I can reproduce it on my home machine (driver 365.10).
Investigating, it looks like I may be correct, seems it may be a race condition:
at OpenTK.Graphics.OpenGL.GL.Viewport(Int32 x, Int32 y, Int32 width, Int32 height)
at SFML.NET_2015.Program.Main(String[] args) in g:\Code\CS_SFMLAndOpenGLTest\CS_SFMLAndOpenGLTest\Program.cs:line 83
at System.AppDomain._nExecuteAssembly(RuntimeAssembly assembly, String[] args)
at System.AppDomain.ExecuteAssembly(String assemblyFile, Evidence assemblySecurity, String[] args)
at Microsoft.VisualStudio.HostingProcess.HostProc.RunUsersAssembly()
at System.Threading.ExecutionContext.RunInternal(ExecutionContext executionContext, ContextCallback callback, Object state, Boolean preserveSyncCtx)
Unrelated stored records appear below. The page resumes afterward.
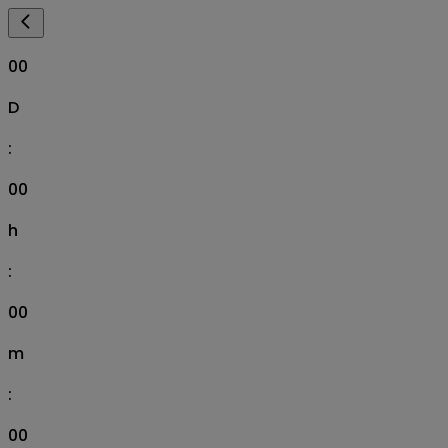
00
D
:
00
h
:
00
m
:
00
at System.Threading.ExecutionContext.Run(ExecutionContext executionContext, ContextCallback callback, Object state, Boolean preserveSyncCtx)
at System.Threading.ExecutionContext.Run(ExecutionContext executionContext, ContextCallback callback, Object state)
at System.Threading.ThreadHelper.ThreadStart()
NVIDIA's driver may potentially be doing some extra threading that interferes with both SFML and OpenTK using the context, that Intel's driver does not do.
Unfortunately, this is getting out of the realm of my knowledge, so I'm not really sure where to go from here.